**Description of the task**
Report every line below that carries the word "CROSS".

**Extracted information**
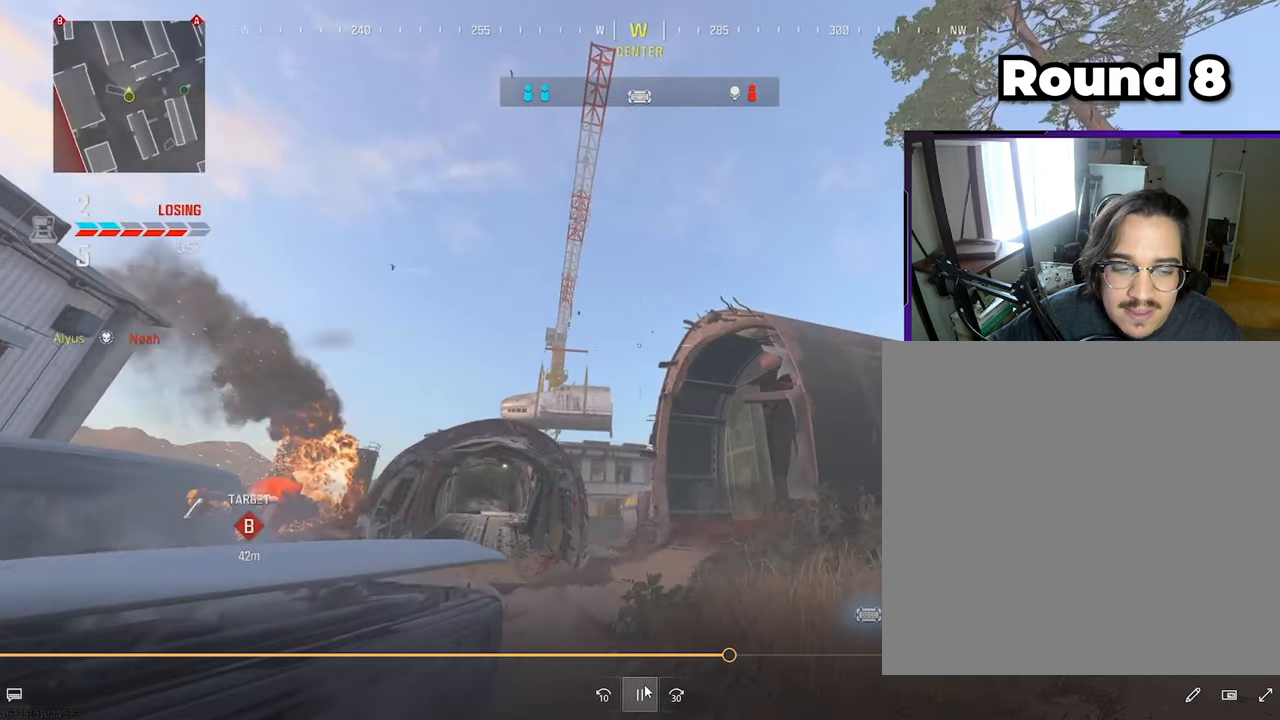
{"buttons": [], "left_stick": "up-right", "right_stick": "up", "events": [[83, "L2", "up"], [133, "L2", "down"], [233, "CROSS", "down"], [300, "L2", "up"], [367, "CROSS", "up"], [367, "right_stick", "up"]]}
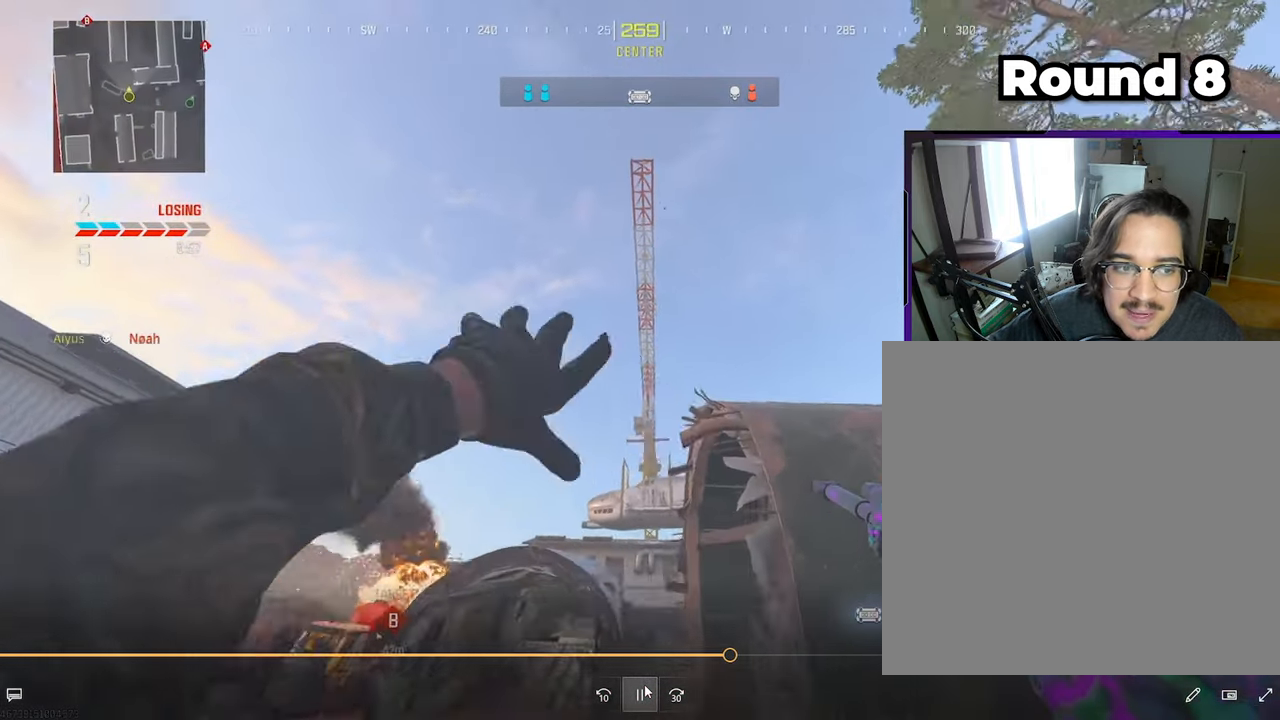
{"buttons": [], "left_stick": "up", "right_stick": "center", "events": [[50, "right_stick", "center"], [150, "right_stick", "down-right"], [300, "left_stick", "up"], [317, "L3", "down"], [417, "L3", "up"], [450, "right_stick", "center"]]}
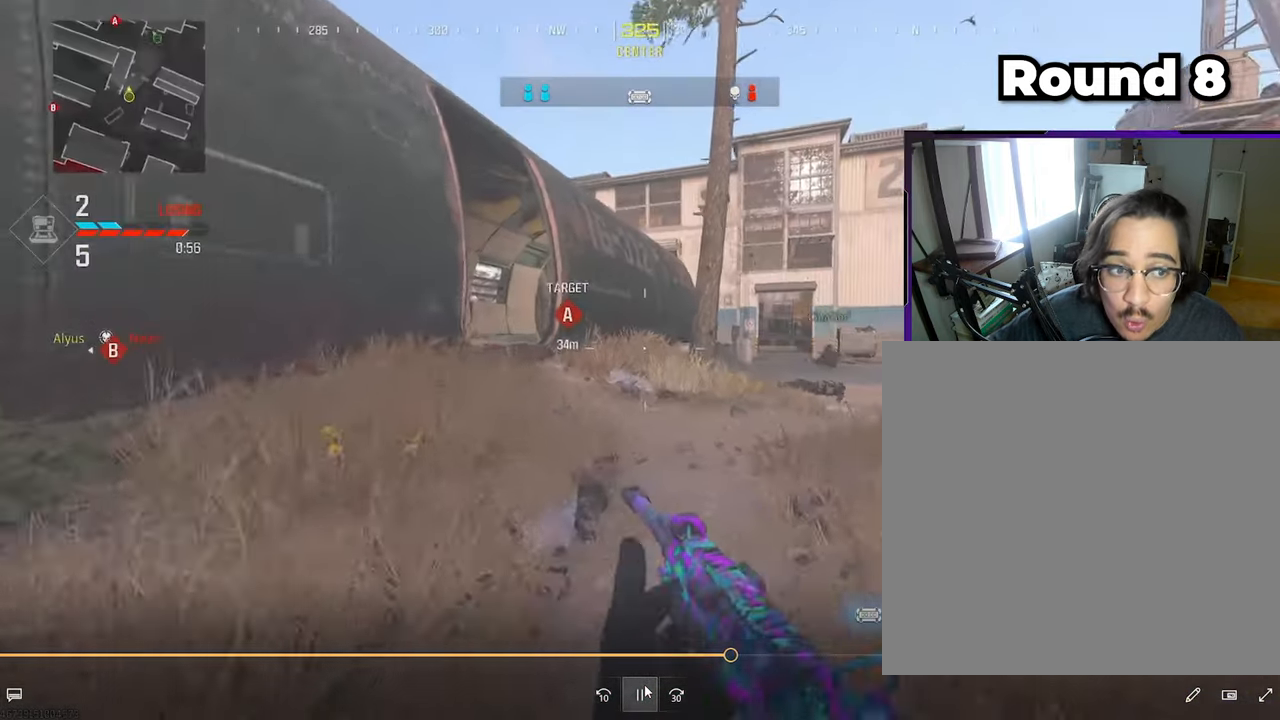
{"buttons": ["L3"], "left_stick": "up", "right_stick": "center", "events": [[17, "L3", "down"], [133, "L3", "up"], [217, "L3", "down"], [217, "right_stick", "down-right"], [317, "L3", "up"], [317, "right_stick", "center"], [400, "L3", "down"]]}
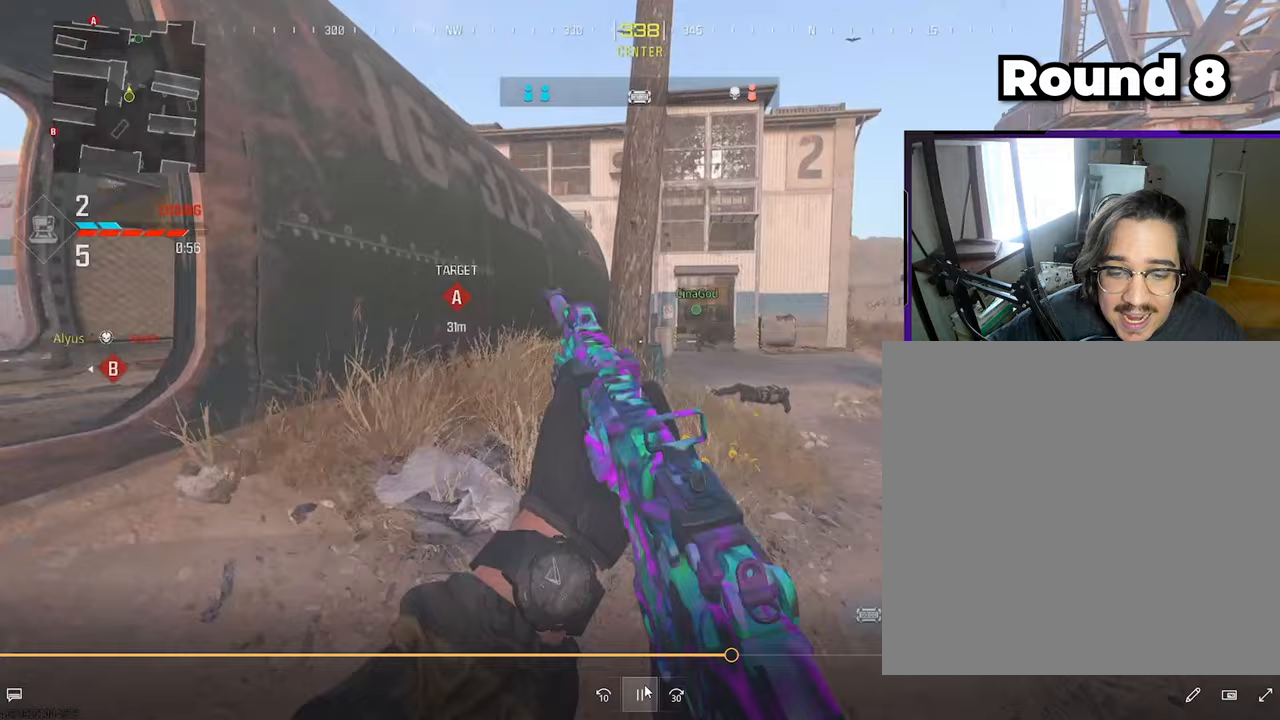
{"buttons": [], "left_stick": "up", "right_stick": "center", "events": [[17, "L3", "up"], [117, "L3", "down"], [117, "right_stick", "right"], [200, "L3", "up"], [267, "right_stick", "center"], [317, "L3", "down"], [400, "L3", "up"]]}
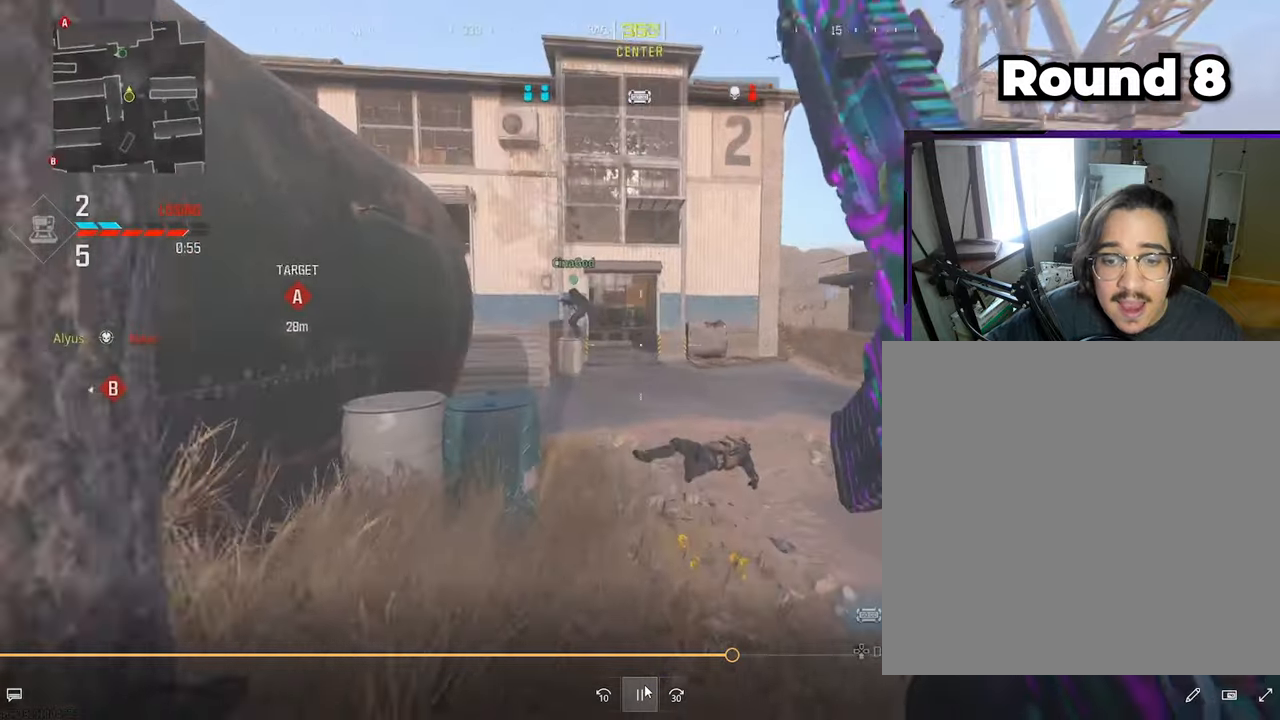
{"buttons": ["L3"], "left_stick": "up", "right_stick": "center", "events": [[17, "L3", "down"], [117, "L3", "up"], [217, "L3", "down"], [317, "L3", "up"], [317, "R3", "down"], [400, "L3", "down"], [467, "R3", "up"]]}
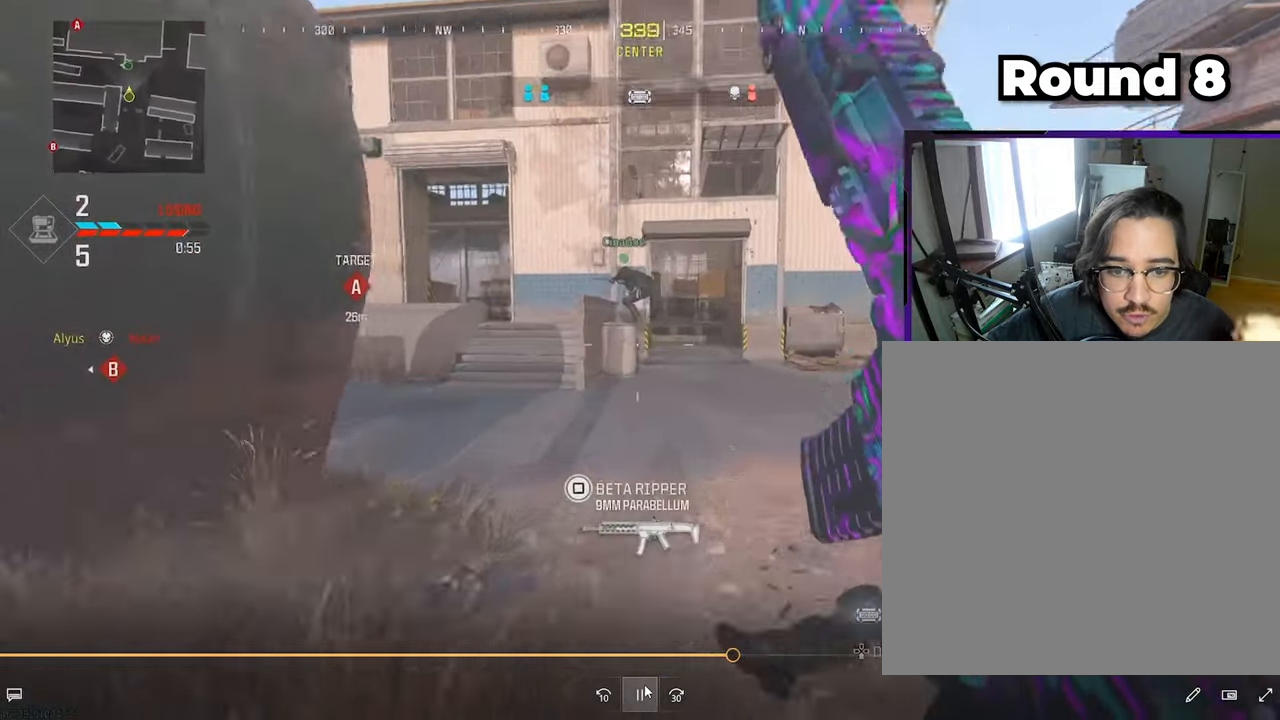
{"buttons": ["CROSS"], "left_stick": "down-right", "right_stick": "center", "events": [[50, "right_stick", "left"], [150, "L3", "up"], [317, "left_stick", "right"], [350, "right_stick", "center"], [417, "left_stick", "down-right"], [467, "CROSS", "down"]]}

**Response to this task**
{"buttons": [], "left_stick": "up-right", "right_stick": "up", "events": [[83, "L2", "up"], [133, "L2", "down"], [233, "CROSS", "down"], [300, "L2", "up"], [367, "CROSS", "up"], [367, "right_stick", "up"]]}
{"buttons": ["CROSS"], "left_stick": "down-right", "right_stick": "center", "events": [[50, "right_stick", "left"], [150, "L3", "up"], [317, "left_stick", "right"], [350, "right_stick", "center"], [417, "left_stick", "down-right"], [467, "CROSS", "down"]]}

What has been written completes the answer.